Halim bercerita, beberapa waktu lalu, ia menemukan pembiayaan program bertajuk pembangunan desa senilai Rp1,1 triliun. Namun saat dicermati, program itu bukan program nyata di desa melainkan hanya pembuatan video.
"Kemarin saya hampir kecolongan lagi. Ada anggaran sebesar Rp15 miliar yang dikhususkan untuk program smart village. Saya cermati mana ini program smart village-nya, ternyata tahunya menjadi buku," jelasnya.
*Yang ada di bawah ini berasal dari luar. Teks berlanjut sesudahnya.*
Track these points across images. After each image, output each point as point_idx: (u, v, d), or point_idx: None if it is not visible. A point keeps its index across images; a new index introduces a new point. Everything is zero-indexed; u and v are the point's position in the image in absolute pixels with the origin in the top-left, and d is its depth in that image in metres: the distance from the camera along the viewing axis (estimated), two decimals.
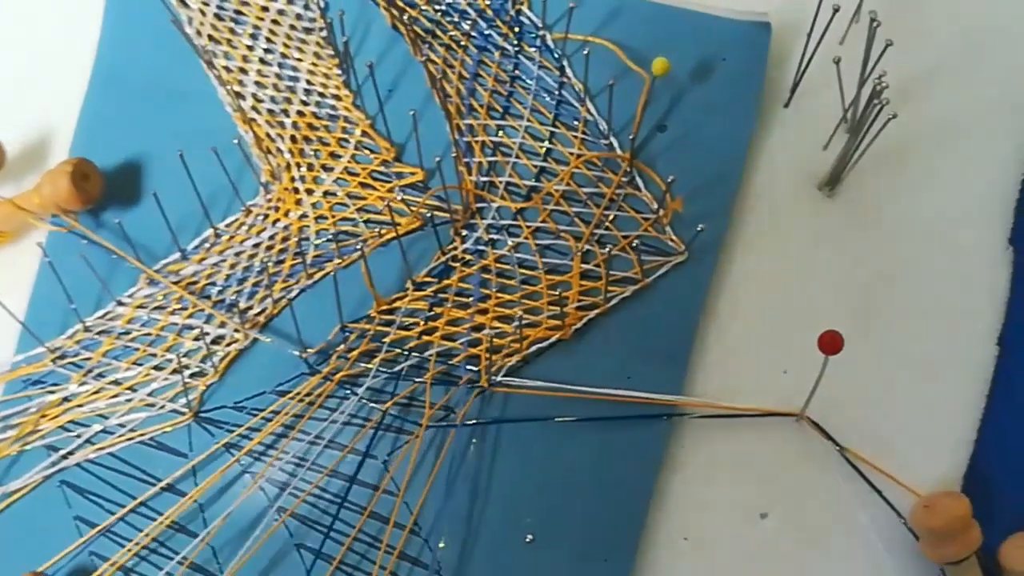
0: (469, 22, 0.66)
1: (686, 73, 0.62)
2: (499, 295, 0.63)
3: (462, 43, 0.66)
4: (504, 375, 0.60)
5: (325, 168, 0.65)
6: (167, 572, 0.60)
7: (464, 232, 0.62)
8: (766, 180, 0.61)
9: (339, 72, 0.66)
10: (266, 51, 0.67)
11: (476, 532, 0.58)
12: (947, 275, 0.59)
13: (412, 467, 0.59)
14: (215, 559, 0.58)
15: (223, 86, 0.66)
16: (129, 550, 0.62)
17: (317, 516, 0.59)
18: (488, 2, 0.66)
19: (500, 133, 0.63)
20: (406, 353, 0.62)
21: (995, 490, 0.56)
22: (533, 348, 0.60)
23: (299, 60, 0.67)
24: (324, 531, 0.59)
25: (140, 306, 0.64)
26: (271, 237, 0.64)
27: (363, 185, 0.64)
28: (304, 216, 0.64)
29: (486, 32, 0.65)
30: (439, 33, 0.66)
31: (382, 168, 0.64)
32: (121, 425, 0.62)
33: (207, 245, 0.65)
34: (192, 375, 0.63)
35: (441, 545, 0.58)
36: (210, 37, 0.67)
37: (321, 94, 0.66)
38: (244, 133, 0.65)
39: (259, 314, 0.62)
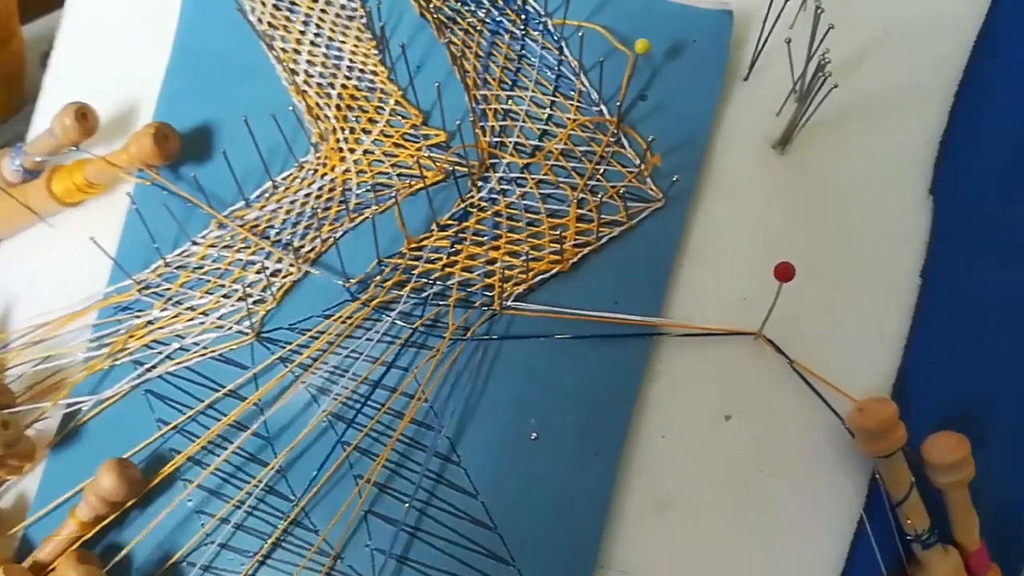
0: (484, 10, 0.67)
1: (663, 52, 0.64)
2: (509, 235, 0.63)
3: (477, 28, 0.67)
4: (513, 300, 0.62)
5: (364, 131, 0.66)
6: (229, 461, 0.61)
7: (480, 183, 0.64)
8: (729, 140, 0.63)
9: (376, 52, 0.67)
10: (315, 35, 0.68)
11: (489, 431, 0.61)
12: (879, 219, 0.62)
13: (431, 374, 0.60)
14: (271, 449, 0.61)
15: (280, 64, 0.68)
16: (202, 445, 0.62)
17: (357, 417, 0.61)
18: None
19: (509, 102, 0.65)
20: (431, 282, 0.63)
21: (918, 397, 0.60)
22: (537, 278, 0.62)
23: (343, 42, 0.68)
24: (359, 427, 0.60)
25: (211, 245, 0.66)
26: (320, 188, 0.66)
27: (396, 145, 0.65)
28: (347, 171, 0.65)
29: (497, 19, 0.67)
30: (459, 20, 0.67)
31: (411, 131, 0.66)
32: (195, 344, 0.65)
33: (267, 195, 0.67)
34: (254, 302, 0.65)
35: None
36: (269, 23, 0.69)
37: (361, 70, 0.67)
38: (297, 102, 0.67)
39: (310, 251, 0.64)
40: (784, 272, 0.54)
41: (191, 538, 0.62)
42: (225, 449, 0.62)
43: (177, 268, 0.67)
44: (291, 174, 0.67)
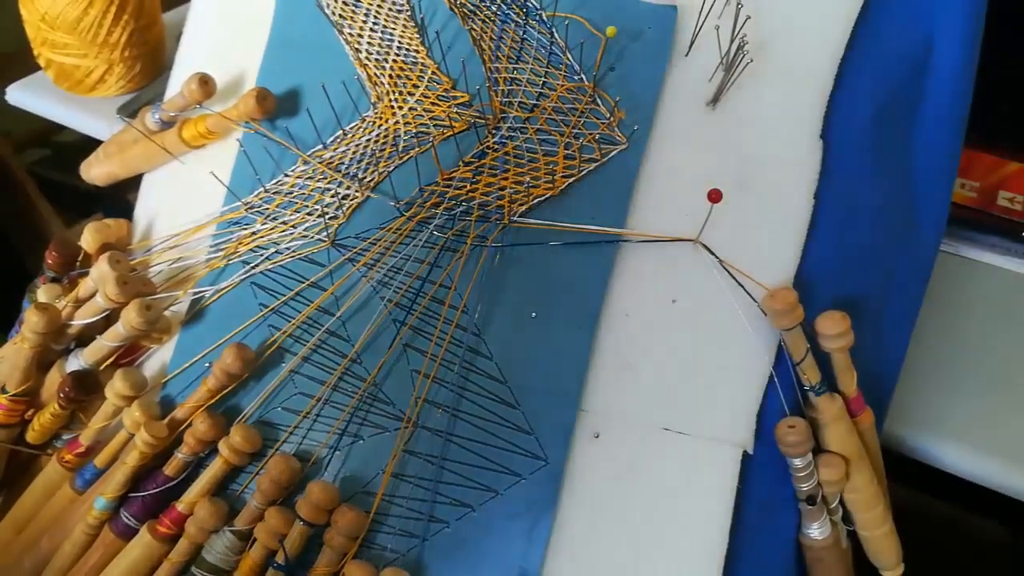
0: (496, 5, 0.71)
1: (626, 36, 0.67)
2: (515, 169, 0.66)
3: (491, 18, 0.70)
4: (518, 216, 0.66)
5: (409, 94, 0.70)
6: (317, 337, 0.66)
7: (493, 131, 0.68)
8: (674, 99, 0.66)
9: (418, 36, 0.72)
10: (374, 24, 0.73)
11: (500, 312, 0.64)
12: (784, 156, 0.65)
13: (460, 272, 0.66)
14: (343, 328, 0.67)
15: (348, 45, 0.72)
16: (292, 323, 0.67)
17: (406, 301, 0.65)
18: None
19: (515, 72, 0.69)
20: (459, 203, 0.67)
21: (812, 286, 0.64)
22: (535, 200, 0.65)
23: (393, 29, 0.72)
24: (407, 309, 0.65)
25: (298, 176, 0.71)
26: (377, 135, 0.70)
27: (432, 104, 0.70)
28: (397, 122, 0.70)
29: (506, 11, 0.70)
30: (477, 12, 0.71)
31: (444, 93, 0.70)
32: (286, 248, 0.69)
33: (338, 140, 0.71)
34: (330, 218, 0.68)
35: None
36: (340, 16, 0.73)
37: (407, 49, 0.71)
38: (360, 73, 0.71)
39: (370, 181, 0.69)
40: (715, 196, 0.60)
41: (287, 397, 0.66)
42: (311, 329, 0.67)
43: (273, 193, 0.70)
44: (356, 125, 0.71)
Dari situ, Halim mengakui dirinya mulai membenahi berbagai program dengan anggaran besar. Ia tak ingin ketika dikucurkan anggaran itu tidak menghasilkan apa-apa.
Menurutnya, besaran anggaran untuk pengentasan kemiskinan amat mencukupi. Namun anggaran itu tak bisa dikucurkan langsung sebab masyarakat harus diajari mandiri.
Halim pun mengapresiasi program pertanian berbasis ketahanan pangan yang digagas oleh Guwosari. Program ini bisa menjadi contoh untuk desa lain.
"Ini model yang menarik dan kita membutuhkan banyak model seperti ini. Nanti bisa saja di Sulawesi, Jawa Tengah, atau daerah lainnya dikembangkan model yang berbeda. Sehingga menjadi referensi bagi 74 ribu desa," ujarnya.
Dengan banyak model pembangunan desa, Halim menyatakan proses pembangunan akan berjalan cepat. Sebab desa tinggal melihat, mencontoh, dan memodifikasi model-model itu untuk disesuaikan dengan kondisi mereka.